## Exercise
Reproduce the records below word for word, starting at the line that contains "common name: Brown-belted bumble bee" and continuing to the last line of the records.

Collection entries

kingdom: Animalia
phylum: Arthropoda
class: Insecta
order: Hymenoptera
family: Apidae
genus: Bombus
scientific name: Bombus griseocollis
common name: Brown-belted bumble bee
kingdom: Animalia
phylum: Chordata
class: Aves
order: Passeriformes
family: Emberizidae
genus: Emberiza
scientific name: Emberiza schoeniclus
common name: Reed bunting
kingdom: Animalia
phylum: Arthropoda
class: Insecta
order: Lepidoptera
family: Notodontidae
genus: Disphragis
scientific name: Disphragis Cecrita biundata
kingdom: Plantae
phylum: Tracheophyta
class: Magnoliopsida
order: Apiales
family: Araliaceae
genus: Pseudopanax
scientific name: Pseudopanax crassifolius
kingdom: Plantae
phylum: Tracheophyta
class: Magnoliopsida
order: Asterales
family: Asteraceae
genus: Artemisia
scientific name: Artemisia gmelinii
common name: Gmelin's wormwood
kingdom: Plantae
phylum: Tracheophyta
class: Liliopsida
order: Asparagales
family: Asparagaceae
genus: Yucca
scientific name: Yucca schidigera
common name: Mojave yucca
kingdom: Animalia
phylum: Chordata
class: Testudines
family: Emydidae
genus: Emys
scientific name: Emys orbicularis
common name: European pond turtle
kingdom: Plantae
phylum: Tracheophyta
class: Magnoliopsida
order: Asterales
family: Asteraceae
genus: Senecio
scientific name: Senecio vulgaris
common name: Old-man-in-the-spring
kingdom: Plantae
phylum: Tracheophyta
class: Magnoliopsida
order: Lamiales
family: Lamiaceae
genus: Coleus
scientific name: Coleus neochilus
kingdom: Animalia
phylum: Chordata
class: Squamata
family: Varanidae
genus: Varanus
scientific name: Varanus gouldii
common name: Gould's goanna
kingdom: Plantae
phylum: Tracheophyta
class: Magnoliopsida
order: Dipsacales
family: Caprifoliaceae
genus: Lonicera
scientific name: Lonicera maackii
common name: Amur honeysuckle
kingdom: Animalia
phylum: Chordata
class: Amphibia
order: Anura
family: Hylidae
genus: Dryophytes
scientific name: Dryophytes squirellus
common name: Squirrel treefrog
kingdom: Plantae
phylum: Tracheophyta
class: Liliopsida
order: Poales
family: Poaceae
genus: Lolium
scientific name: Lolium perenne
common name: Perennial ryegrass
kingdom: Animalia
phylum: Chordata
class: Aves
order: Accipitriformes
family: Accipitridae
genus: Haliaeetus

## Exercise response
common name: Brown-belted bumble bee
kingdom: Animalia
phylum: Chordata
class: Aves
order: Passeriformes
family: Emberizidae
genus: Emberiza
scientific name: Emberiza schoeniclus
common name: Reed bunting
kingdom: Animalia
phylum: Arthropoda
class: Insecta
order: Lepidoptera
family: Notodontidae
genus: Disphragis
scientific name: Disphragis Cecrita biundata
kingdom: Plantae
phylum: Tracheophyta
class: Magnoliopsida
order: Apiales
family: Araliaceae
genus: Pseudopanax
scientific name: Pseudopanax crassifolius
kingdom: Plantae
phylum: Tracheophyta
class: Magnoliopsida
order: Asterales
family: Asteraceae
genus: Artemisia
scientific name: Artemisia gmelinii
common name: Gmelin's wormwood
kingdom: Plantae
phylum: Tracheophyta
class: Liliopsida
order: Asparagales
family: Asparagaceae
genus: Yucca
scientific name: Yucca schidigera
common name: Mojave yucca
kingdom: Animalia
phylum: Chordata
class: Testudines
family: Emydidae
genus: Emys
scientific name: Emys orbicularis
common name: European pond turtle
kingdom: Plantae
phylum: Tracheophyta
class: Magnoliopsida
order: Asterales
family: Asteraceae
genus: Senecio
scientific name: Senecio vulgaris
common name: Old-man-in-the-spring
kingdom: Plantae
phylum: Tracheophyta
class: Magnoliopsida
order: Lamiales
family: Lamiaceae
genus: Coleus
scientific name: Coleus neochilus
kingdom: Animalia
phylum: Chordata
class: Squamata
family: Varanidae
genus: Varanus
scientific name: Varanus gouldii
common name: Gould's goanna
kingdom: Plantae
phylum: Tracheophyta
class: Magnoliopsida
order: Dipsacales
family: Caprifoliaceae
genus: Lonicera
scientific name: Lonicera maackii
common name: Amur honeysuckle
kingdom: Animalia
phylum: Chordata
class: Amphibia
order: Anura
family: Hylidae
genus: Dryophytes
scientific name: Dryophytes squirellus
common name: Squirrel treefrog
kingdom: Plantae
phylum: Tracheophyta
class: Liliopsida
order: Poales
family: Poaceae
genus: Lolium
scientific name: Lolium perenne
common name: Perennial ryegrass
kingdom: Animalia
phylum: Chordata
class: Aves
order: Accipitriformes
family: Accipitridae
genus: Haliaeetus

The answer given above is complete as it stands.